Who he had in mind by “some people” was not entirely clear. Was it the Home Secretary? Or was it the Chief Whip Michael Gove, generously described by Mr Rees Mogg as having a “brain the size of a planet” to dramatise his (Mr Rees-Mogg’s) professed incredulity that such a genius could produce such a procedural dog’s dinner.

Certainly, the Chief Whip had the leading non-speaking role in this farce, scuttling between intense discussions with Ms May – looking surprisingly demure given the chaos unfolding around her – and Speaker Bercow.

The result was that Ms May unexpectedly stepped in to wind up the debate on the “business motion”, a seemingly innocent contrivance to ensure that MPs had all evening to debate the warrant which they would not be voting on. Many MPs were worried about how the “public” would see all this.
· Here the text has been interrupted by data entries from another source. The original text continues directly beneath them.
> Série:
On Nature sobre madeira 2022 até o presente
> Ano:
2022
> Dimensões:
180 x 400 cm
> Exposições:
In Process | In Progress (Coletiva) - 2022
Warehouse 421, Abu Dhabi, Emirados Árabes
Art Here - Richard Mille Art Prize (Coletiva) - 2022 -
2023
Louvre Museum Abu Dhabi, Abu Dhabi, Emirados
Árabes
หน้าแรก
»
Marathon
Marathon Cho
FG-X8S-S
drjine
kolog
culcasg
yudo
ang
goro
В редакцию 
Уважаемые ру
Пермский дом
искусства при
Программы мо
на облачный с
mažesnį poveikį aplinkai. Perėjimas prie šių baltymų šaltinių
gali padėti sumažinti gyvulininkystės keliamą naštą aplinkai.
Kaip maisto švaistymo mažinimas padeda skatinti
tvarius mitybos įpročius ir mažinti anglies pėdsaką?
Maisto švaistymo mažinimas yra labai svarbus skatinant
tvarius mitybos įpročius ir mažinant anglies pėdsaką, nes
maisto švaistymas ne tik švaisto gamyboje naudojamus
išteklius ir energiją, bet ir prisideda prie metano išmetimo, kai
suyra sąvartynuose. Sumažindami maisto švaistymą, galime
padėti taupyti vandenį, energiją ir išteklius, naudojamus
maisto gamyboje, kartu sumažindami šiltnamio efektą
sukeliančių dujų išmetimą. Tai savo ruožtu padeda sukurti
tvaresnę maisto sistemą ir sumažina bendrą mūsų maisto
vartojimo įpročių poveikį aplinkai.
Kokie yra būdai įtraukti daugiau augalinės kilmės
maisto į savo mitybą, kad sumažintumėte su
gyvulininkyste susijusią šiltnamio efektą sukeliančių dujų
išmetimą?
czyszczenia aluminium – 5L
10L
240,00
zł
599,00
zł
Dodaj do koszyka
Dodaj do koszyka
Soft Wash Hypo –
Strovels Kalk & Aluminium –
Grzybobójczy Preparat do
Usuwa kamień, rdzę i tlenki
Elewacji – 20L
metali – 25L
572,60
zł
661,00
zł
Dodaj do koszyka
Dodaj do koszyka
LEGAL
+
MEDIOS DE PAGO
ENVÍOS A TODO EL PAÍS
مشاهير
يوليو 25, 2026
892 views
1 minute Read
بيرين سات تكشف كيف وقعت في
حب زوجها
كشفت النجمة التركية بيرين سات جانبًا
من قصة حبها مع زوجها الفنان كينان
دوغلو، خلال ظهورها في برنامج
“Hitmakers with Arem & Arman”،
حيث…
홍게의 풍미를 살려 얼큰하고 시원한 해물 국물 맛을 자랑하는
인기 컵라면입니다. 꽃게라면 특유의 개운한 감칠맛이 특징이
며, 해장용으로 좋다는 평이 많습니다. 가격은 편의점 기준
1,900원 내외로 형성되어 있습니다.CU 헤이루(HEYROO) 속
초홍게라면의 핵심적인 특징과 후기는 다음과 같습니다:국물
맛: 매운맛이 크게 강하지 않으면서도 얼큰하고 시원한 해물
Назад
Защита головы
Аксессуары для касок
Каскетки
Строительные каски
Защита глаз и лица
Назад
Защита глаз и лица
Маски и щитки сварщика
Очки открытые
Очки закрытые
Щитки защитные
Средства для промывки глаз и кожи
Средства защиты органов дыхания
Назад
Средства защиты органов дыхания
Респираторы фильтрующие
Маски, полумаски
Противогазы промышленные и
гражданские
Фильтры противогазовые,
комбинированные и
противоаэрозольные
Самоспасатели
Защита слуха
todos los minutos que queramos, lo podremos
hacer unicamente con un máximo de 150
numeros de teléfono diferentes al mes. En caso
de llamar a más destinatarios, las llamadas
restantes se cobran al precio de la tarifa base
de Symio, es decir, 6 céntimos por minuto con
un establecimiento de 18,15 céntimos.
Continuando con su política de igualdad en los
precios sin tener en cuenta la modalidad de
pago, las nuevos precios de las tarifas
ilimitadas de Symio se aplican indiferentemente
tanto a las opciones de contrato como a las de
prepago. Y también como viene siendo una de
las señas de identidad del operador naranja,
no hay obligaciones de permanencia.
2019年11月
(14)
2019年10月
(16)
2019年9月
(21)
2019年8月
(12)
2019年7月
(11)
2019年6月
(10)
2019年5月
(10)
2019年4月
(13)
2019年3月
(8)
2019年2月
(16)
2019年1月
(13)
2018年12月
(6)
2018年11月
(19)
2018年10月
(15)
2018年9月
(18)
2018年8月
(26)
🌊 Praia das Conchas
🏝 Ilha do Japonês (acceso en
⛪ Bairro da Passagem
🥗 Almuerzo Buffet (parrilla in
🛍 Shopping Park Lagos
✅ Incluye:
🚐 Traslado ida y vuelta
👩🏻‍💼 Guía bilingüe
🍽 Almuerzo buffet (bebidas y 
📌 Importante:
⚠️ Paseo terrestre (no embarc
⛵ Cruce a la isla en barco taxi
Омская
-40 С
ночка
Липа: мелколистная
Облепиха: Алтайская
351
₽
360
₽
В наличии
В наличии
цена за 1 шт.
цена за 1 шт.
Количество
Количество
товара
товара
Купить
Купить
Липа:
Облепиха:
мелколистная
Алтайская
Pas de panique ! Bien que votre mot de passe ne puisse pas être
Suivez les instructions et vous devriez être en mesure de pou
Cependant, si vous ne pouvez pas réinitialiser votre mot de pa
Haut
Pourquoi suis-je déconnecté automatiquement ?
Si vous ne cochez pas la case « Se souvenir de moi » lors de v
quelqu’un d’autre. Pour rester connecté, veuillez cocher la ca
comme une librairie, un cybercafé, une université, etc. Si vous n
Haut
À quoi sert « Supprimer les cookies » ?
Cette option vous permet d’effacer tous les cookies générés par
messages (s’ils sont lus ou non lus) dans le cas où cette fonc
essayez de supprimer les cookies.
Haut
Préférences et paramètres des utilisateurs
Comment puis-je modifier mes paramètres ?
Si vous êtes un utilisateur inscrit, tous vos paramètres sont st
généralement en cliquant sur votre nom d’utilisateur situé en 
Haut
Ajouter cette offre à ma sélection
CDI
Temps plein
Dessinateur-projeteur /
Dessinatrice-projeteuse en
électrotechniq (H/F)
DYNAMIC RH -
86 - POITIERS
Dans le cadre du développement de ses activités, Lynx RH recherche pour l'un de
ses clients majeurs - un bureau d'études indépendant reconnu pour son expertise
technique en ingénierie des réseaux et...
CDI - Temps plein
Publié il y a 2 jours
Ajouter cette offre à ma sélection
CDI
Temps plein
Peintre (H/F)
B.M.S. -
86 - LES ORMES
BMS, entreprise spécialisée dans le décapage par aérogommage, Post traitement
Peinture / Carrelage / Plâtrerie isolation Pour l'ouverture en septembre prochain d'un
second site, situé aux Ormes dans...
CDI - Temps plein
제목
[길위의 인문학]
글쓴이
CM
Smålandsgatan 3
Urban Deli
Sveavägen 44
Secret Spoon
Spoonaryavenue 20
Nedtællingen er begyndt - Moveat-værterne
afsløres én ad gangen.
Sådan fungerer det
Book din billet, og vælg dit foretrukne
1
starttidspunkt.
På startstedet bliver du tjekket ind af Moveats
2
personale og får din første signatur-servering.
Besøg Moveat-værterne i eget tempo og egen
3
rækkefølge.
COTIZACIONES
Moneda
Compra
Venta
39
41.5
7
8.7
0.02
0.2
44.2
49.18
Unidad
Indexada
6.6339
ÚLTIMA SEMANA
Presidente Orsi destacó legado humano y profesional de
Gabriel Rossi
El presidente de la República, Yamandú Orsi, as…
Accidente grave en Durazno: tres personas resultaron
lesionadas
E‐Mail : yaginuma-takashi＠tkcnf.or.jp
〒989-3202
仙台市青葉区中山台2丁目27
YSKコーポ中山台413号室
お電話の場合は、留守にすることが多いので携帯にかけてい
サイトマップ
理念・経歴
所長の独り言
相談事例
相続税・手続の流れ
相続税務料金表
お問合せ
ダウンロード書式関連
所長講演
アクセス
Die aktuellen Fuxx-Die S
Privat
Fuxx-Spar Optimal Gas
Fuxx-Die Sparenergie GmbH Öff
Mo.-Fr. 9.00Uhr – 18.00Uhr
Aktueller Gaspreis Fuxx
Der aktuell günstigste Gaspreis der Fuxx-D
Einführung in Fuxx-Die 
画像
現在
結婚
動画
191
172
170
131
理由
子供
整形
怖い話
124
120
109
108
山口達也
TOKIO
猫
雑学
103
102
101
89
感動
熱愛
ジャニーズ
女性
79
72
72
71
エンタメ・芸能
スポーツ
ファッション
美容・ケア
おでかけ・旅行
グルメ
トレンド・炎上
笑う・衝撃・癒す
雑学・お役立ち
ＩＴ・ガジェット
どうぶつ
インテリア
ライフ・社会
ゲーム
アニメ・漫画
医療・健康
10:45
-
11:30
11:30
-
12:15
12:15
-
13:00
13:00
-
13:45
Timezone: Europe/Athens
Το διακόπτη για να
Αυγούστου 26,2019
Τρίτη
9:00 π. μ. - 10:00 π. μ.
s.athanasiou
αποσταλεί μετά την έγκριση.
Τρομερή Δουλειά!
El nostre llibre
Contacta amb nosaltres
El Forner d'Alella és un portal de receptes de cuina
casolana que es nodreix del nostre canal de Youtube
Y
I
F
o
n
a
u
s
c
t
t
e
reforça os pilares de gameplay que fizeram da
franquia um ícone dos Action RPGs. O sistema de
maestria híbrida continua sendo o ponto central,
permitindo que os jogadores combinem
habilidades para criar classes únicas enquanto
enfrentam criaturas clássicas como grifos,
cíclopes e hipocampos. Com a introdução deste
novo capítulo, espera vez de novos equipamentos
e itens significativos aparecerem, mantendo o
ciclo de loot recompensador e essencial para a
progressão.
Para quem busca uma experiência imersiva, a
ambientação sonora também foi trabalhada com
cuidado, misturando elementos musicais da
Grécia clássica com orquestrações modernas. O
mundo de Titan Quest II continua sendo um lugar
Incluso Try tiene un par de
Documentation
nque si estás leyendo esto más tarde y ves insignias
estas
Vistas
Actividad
In fact, so arcane were the procedural issues that much of the debate might have been taking place in Finnish.

Ms May’s intervention – and attempted explanation – was required because the “Lord High Chancellor”, as Rees Mogg insisted on describing Chris Grayling, did not convince anyone with his short opening explanation that the vote would be “taken” as being on all 35 European justice items the Government was planning to opt back into. He understandably rushed through this bit given it was the exact opposite of what Bercow – and indeed the motion itself – had said; before, with slightly too evident relief, saying he wouldn’t be there for the rest of the debate because he had to speak at the Lord Mayor’s banquet.

Which produced the day’s best joke, from shadow Home Secretary Yvette Cooper. She compared Ms May to Paul Daniels, having conjured the warrant out of the motion and now deploying Grayling as her loyal Debbie McGee. “Do they like it?” she asked, adapting the famous Daniels catchphrase, “Not a lot.” You only had to look at the glowering faces at the Eurosceptic Tories opposite to see how right she was.